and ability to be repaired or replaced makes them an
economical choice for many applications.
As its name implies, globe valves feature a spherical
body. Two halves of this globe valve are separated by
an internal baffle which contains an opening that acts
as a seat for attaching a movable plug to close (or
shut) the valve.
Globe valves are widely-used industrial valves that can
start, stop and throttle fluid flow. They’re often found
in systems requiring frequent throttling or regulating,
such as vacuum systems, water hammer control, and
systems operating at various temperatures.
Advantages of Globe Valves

* **TASK DETAILS**: In all the items, change "baffle" to "partition" and write the lines out again with nothing else changed.

* **YOUR SOLUTION**:
and ability to be repaired or replaced makes them an
economical choice for many applications.
As its name implies, globe valves feature a spherical
body. Two halves of this globe valve are separated by
an internal partition which contains an opening that acts
as a seat for attaching a movable plug to close (or
shut) the valve.
Globe valves are widely-used industrial valves that can
start, stop and throttle fluid flow. They’re often found
in systems requiring frequent throttling or regulating,
such as vacuum systems, water hammer control, and
systems operating at various temperatures.
Advantages of Globe Valves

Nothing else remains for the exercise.